Although, recently, conflicting results have been reported on the addictive value of carotid IMT measurements in CVD risk prediction, Lorenz et al. [13] showed that, during a mean followup of 7.0 years among 36,984 participants from 16 studies, the overall hazard ratio of the CVD endpoint was 0.98 (0.95–1.01) when adjusted for vascular risk factors. The association between carotid IMT progression assessed from two ultrasound scans and CVD risk in the general population remains unproven, and no conclusion can be derived for the use of carotid IMT progression as a surrogate marker in clinical trials. Moreover, baseline characteristics and carotid IMT did not significantly influence the association between carotid IMT changes and clinical outcomes [12]. In diabetic individuals, there is no improvement in risk prediction when measurement of carotid IMT is added to the Framingham risk score [25]. These differences may be attributed to differences across studies on carotid IMT measurement (e.g., carotid segments (common, bifurcation, internal), including or excluding carotid plaques), participants' characteristics, cutoff values for risk categories, number of events (small numbers), and end-point definition [26]. We based our analysis on measurements of the mean common carotid IMT because they were available in all studies, they are generally feasible to use in routine clinical practice, and their use has been recommended [17]. In our cross-sectional study, carotid IMT measurement could assist in identifying diabetic people with CVD.

The common carotid artery IMT and inner carotid artery (ICA) IMT were statistically significant predictors of incident CVD, with the ICA IMT having a larger area under the ROC curve (0.756 versus 0.695) [27]. Iglesias Del Sol et al. found that the mean area under the ROC curves of carotid IMT, as a predictor of coronary artery disease, was 0.67 (95% CI: 0.61–0.73) [28]. Irie et al. [29] suggest that the addition of maximum IMT to conventional risk factors significantly improved the prediction ability for severe coronary artery disease in asymptomatic type 2 diabetic patients without history of coronary artery disease (from the area under the curve, 0.67 to 0.79; ). Also in our study, the mean area under the ROC curves of mean carotid IMT was 0.718 (0.650–0.785) for the presence of CVD among diabetic patients.

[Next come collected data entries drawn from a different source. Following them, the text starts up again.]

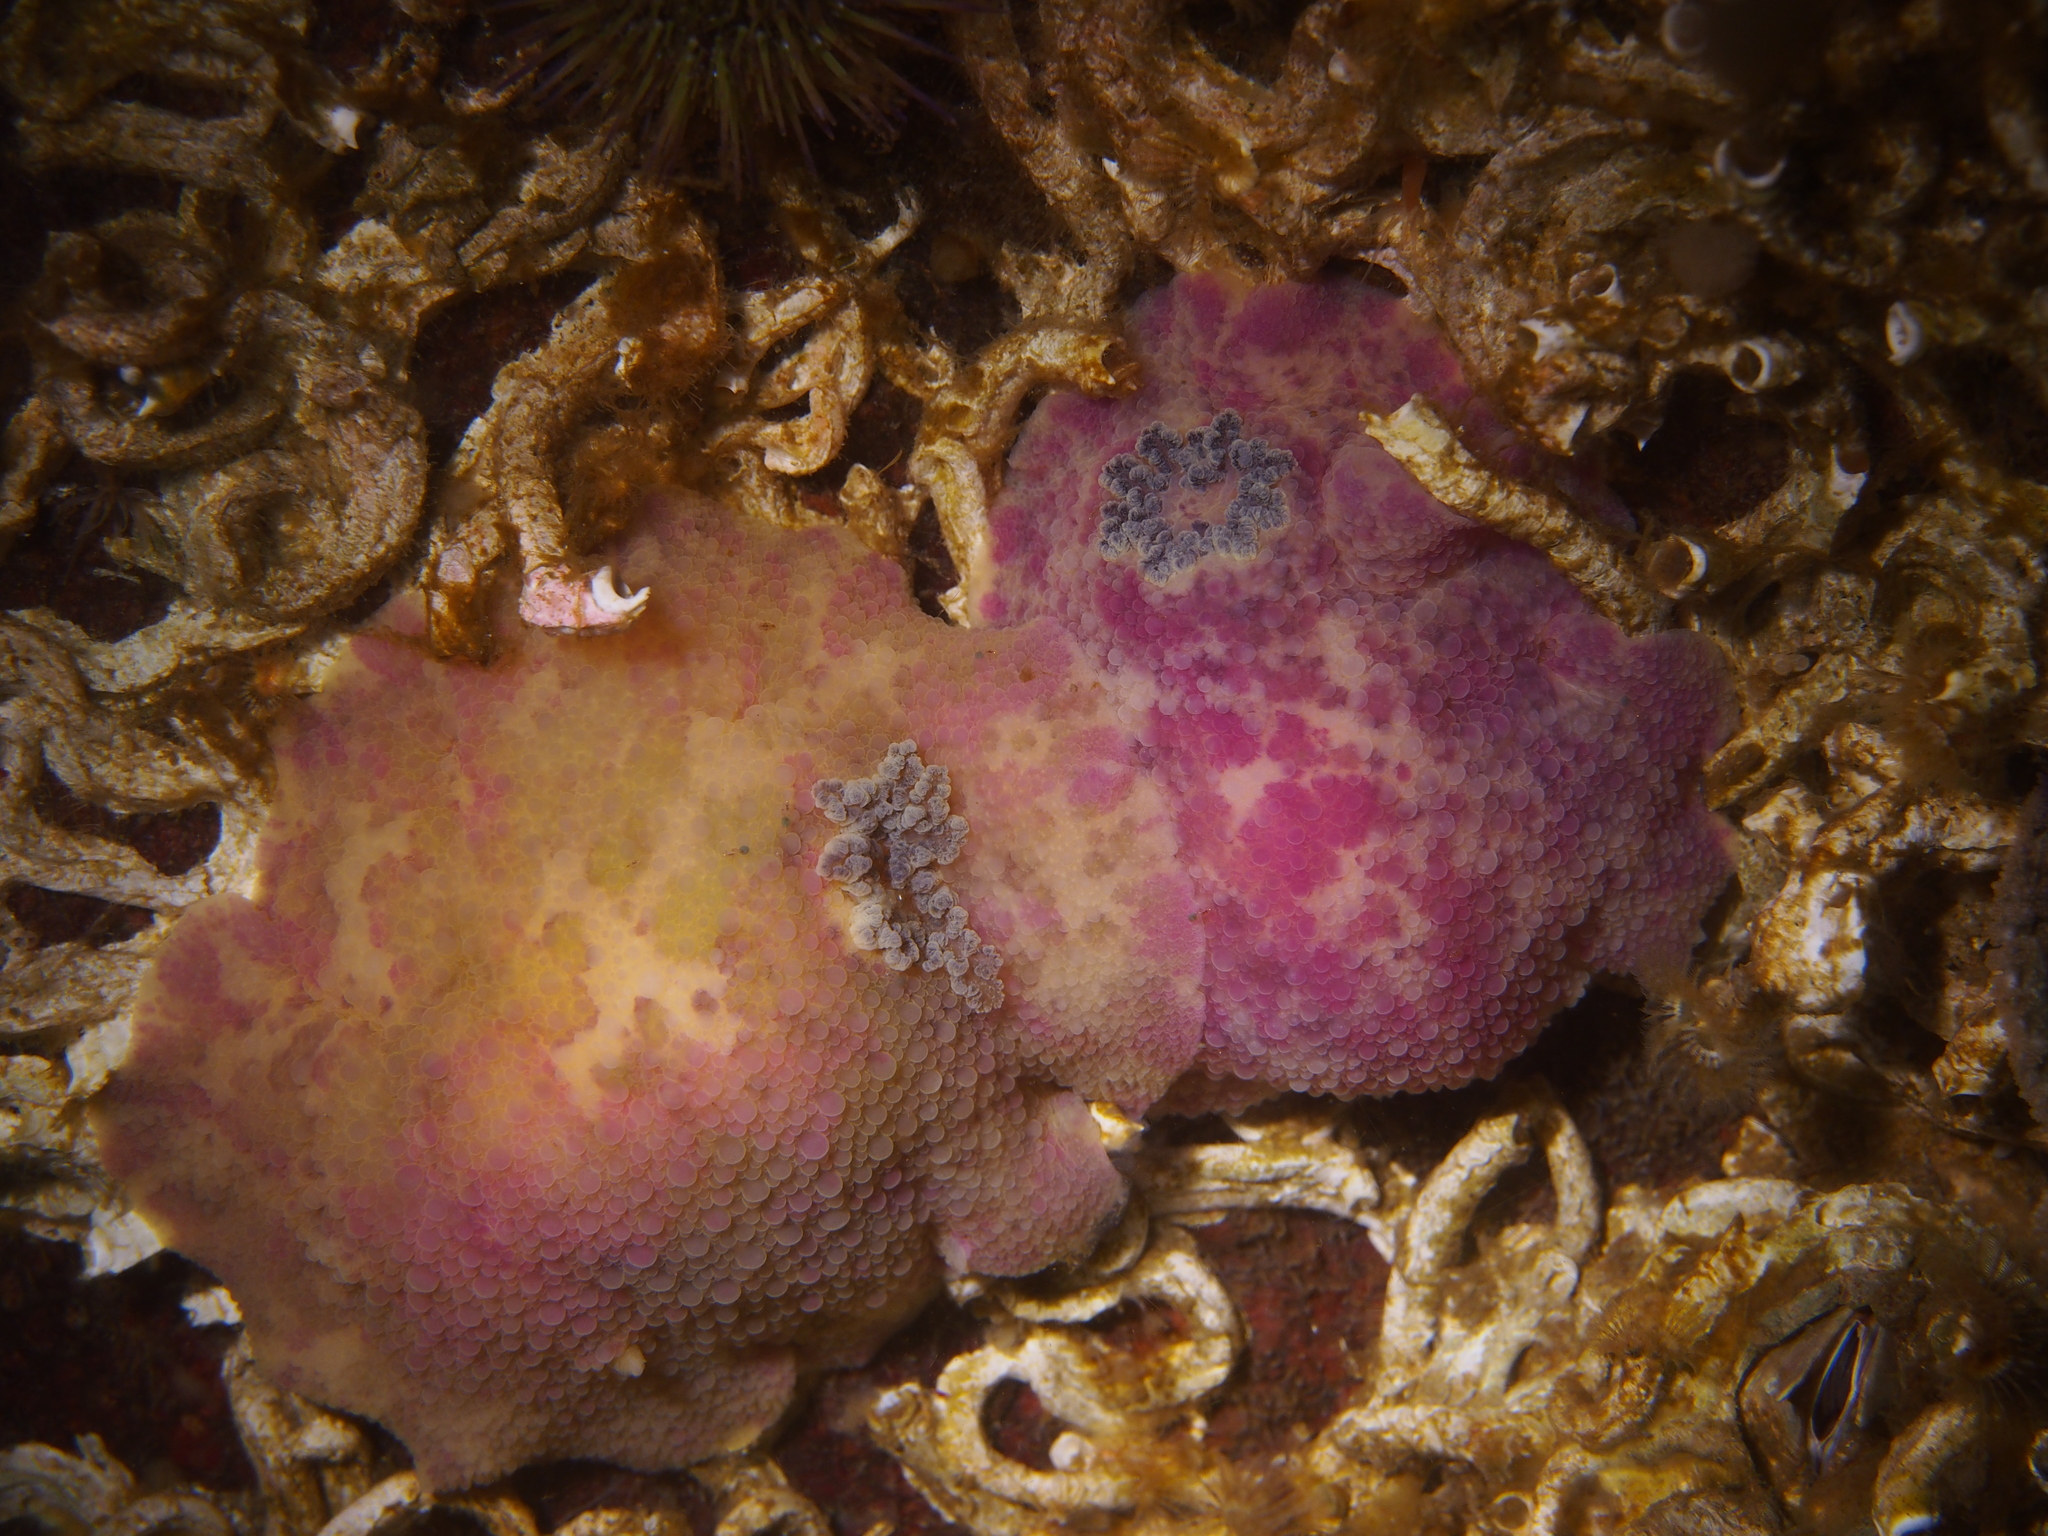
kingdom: Animalia
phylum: Mollusca
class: Gastropoda
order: Nudibranchia
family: Dorididae
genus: Doris
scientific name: Doris pseudoargus
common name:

We need to be aware of the limitations in interpreting the present results. First, based on its cross-sectional study design, the present result is inherently limited in its ability to eliminate causal relationships between carotid IMT and CVD. Second, since all participants were patients, we could not eliminate the possible effects of underlying diseases (e.g., HbA1c, urine albumin to creatinine ratio) and medication (e.g., salicylic acid, insulin, or oral agent), especially antihypertensive (e.g., angiotensin converting-enzyme inhibitor or angiotensin II receptor blocker agents), and lipid-lowering medications on the results. The use of antihypertensive medications varied from 44.2% in those without CVD to 76.4% in those with CVD, and the use of lipid-lowering medications varied from 6.0% in those without CVD to 27.8% in those with CVD. In this population, the administration rate of antihypertensive medications and lipid-lowering medication is 23.7% and 4.9%, respectively [30]. Third, secondary preventive interventions after obesity, raised BP, dyslipidemia, and diabetes may be successful in reducing the risk factors, thus attenuating the observed association of risk factors with diseases. These points need to be addressed again in prospective population-based studies.

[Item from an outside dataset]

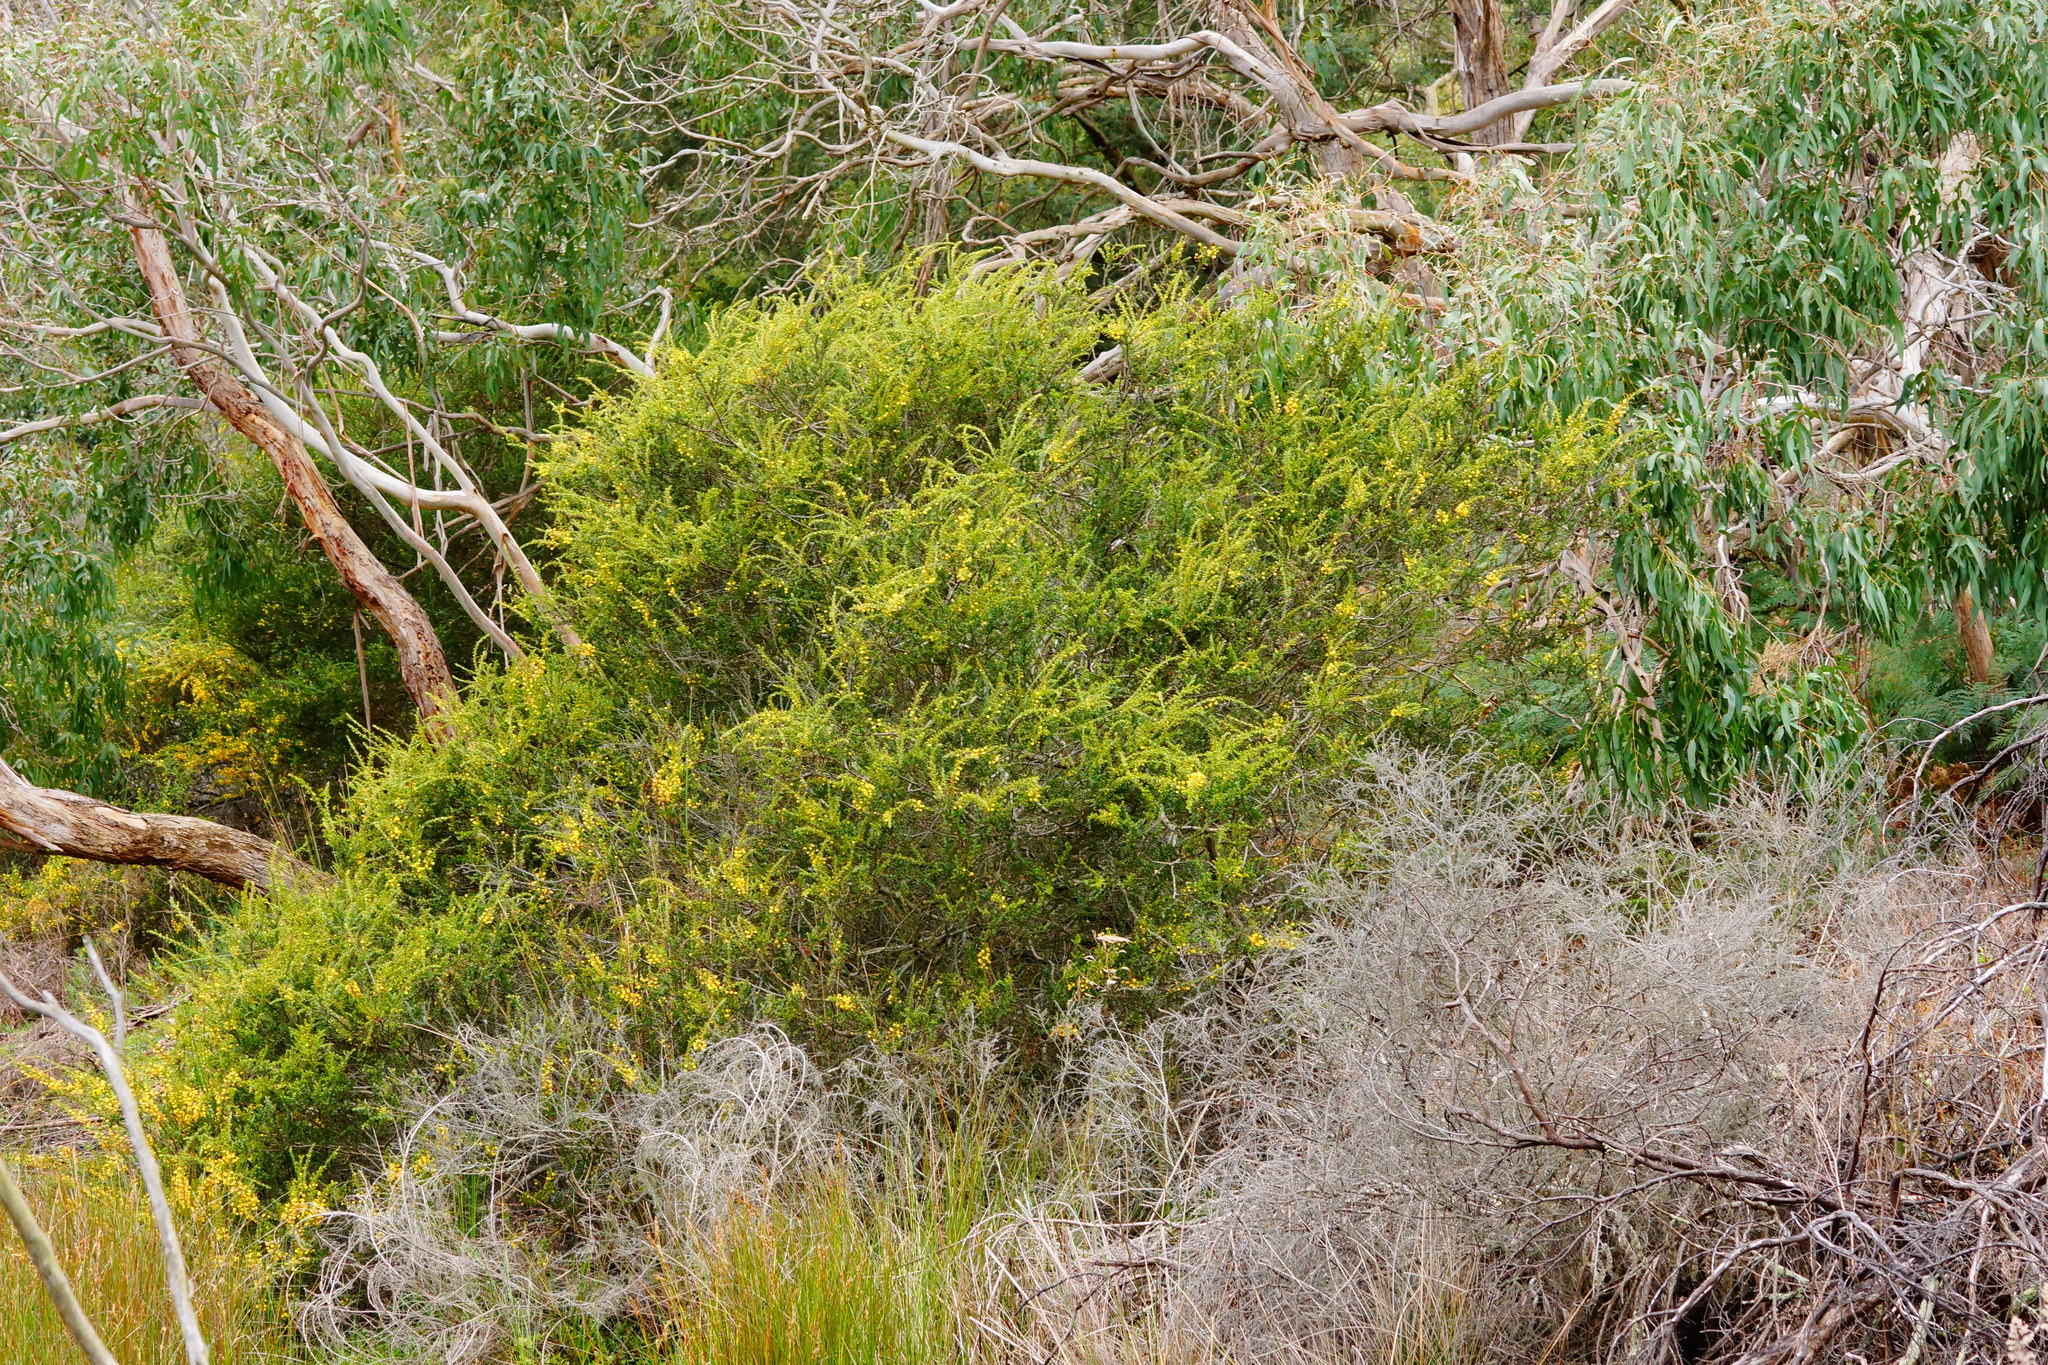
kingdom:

In conclusions, we report that carotid IMT may be useful for screening diabetic patients with CVD, and its identification may thus be important for risk assessment and treatment of patients.

Conflict of Interests

The authors declare that they have no competing interests.

Acknowledgment

This work was supported in part by a grant-in-aid for Scientific Research from the Foundation for Development of Community (2013).